Although voting in supporting of approval, Mary Cataletto, MD, clinical professor of pediatrics at New York University Grossman School of Medicine, said that an approval in this population would require targeted education.
“If they’re going to use BDA the way they use albuterol as premedication for exercise, there is a potential that they’re going to abuse it,” she said. “Even though I said yes, I think the exercise-induced asthma section needs to be very carefully crafted and followed.”
Some other panel members who voted yes said they did so based on the FDA’s precedent to generally extend approval in adults to this age group.
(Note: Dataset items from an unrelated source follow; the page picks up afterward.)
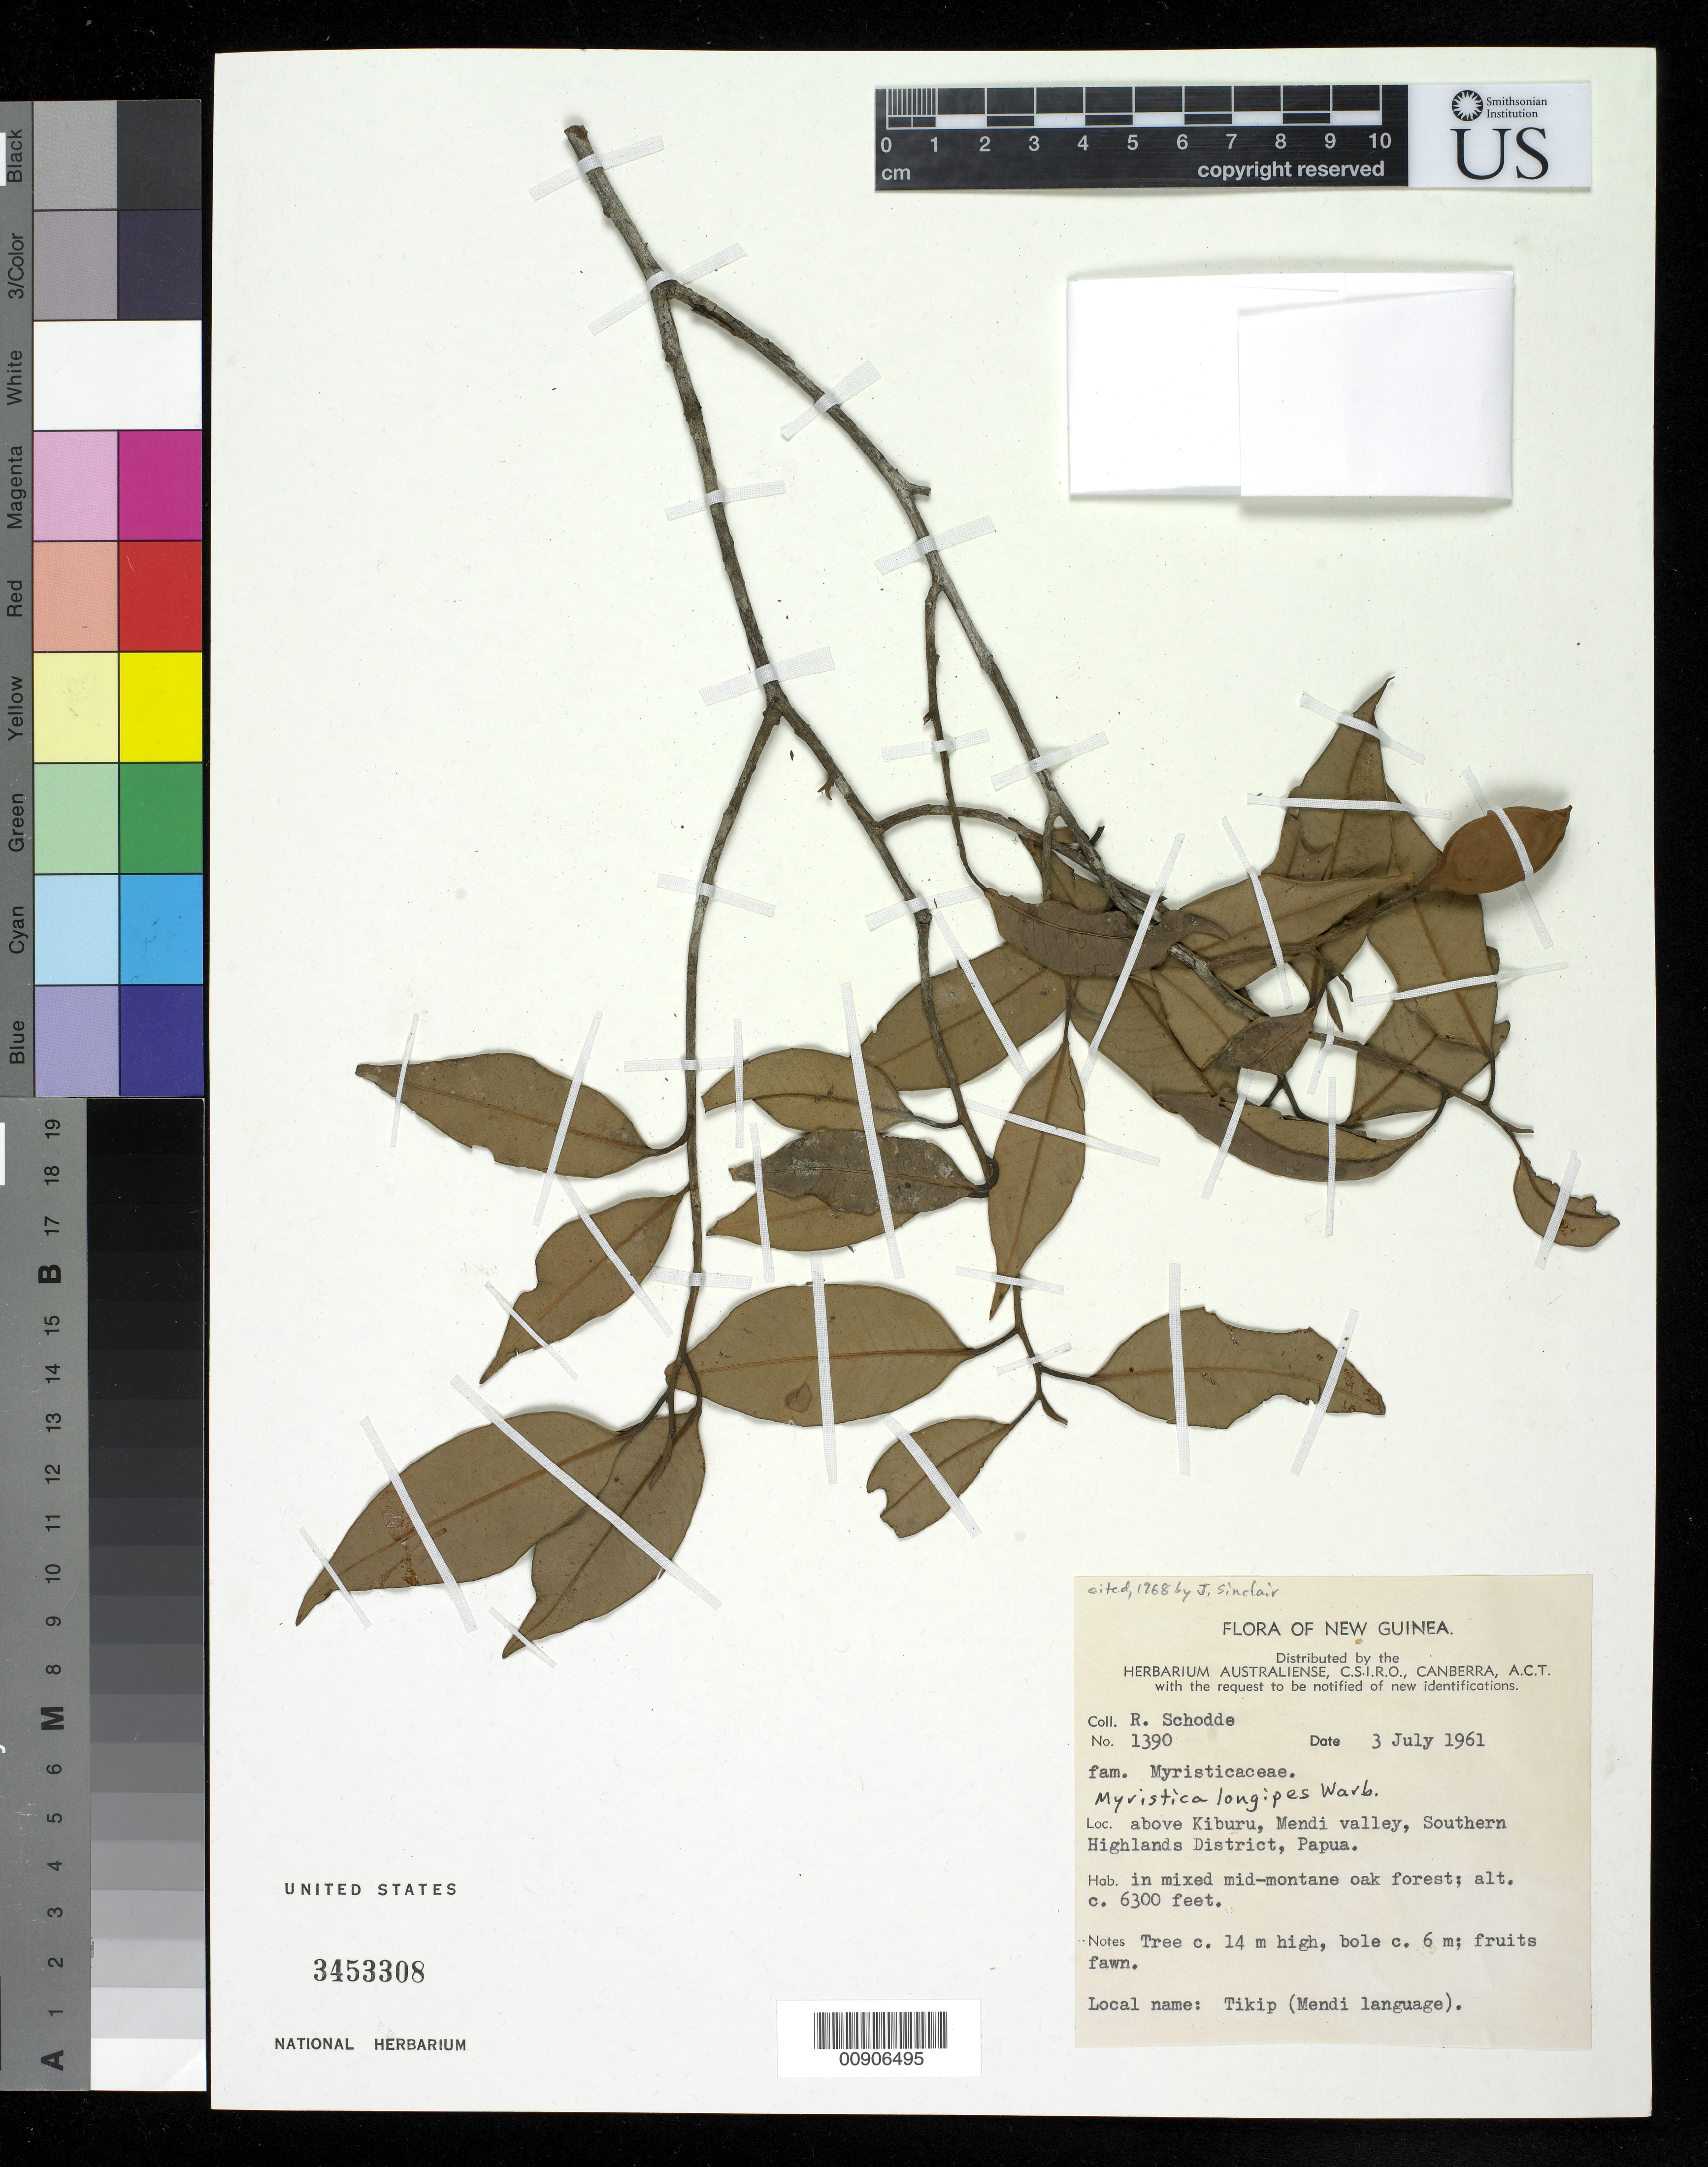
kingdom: Plantae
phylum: Tracheophyta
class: Magnoliopsida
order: Magnoliales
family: Myristicaceae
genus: Myristica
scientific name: Myristica longipes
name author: Warb.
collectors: R. Schodde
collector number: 1390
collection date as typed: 03 Jul 1961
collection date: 1961-07-03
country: Papua New Guinea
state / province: Southern Highlands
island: New Guinea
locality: Mendi valley, above Kiburu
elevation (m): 1920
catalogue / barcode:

“Certainly there are differences in prevalence of different [asthma] phenotypes in adults vs. kids,” Bridgette L. Jones, MD, MSc, FAAAAI, FAAP, professor of pediatrics in the division of allergy, asthma, immunology and pediatric clinical pharmacology, toxicology and therapeutic innovation at Children’s Mercy Kansas City, who voted in support of approval for both adolescents and young children, said in the discussion ahead of the vote. “But overall if you look at asthma national guidelines, for the most part many of the treatments have consistently been very similar for children and adults. I don’t think we have any biological or scientific evidence that effective drug targets especially for ICS and short-acting beta agonists would be that dissimilar between children and adults.”
When it came to the younger children examined, in addition to the previously expressed concerns, the panel also discussed the need for long-term safety data, especially regarding the impact of treatment on growth and bone density, and how the treatment would be used in a real-world setting.
“I voted no, and I wish I didn’t have to, [as we heard throughout the day this was called] a ‘simple and elegant relief,’ ‘novel’ and ‘unique,’” Randi Redmond Oster, MBA, acting consumer representative on the panel and co-founder and president of Help Me Health. “What an opportunity if we could have approved this. But I want to make sure that the message is clear: small data slows down the process. Going forward I hope that this message is an opportunity for when the testing samples are coming in, to push back and say we need more, because we know where this is going to go at the end.”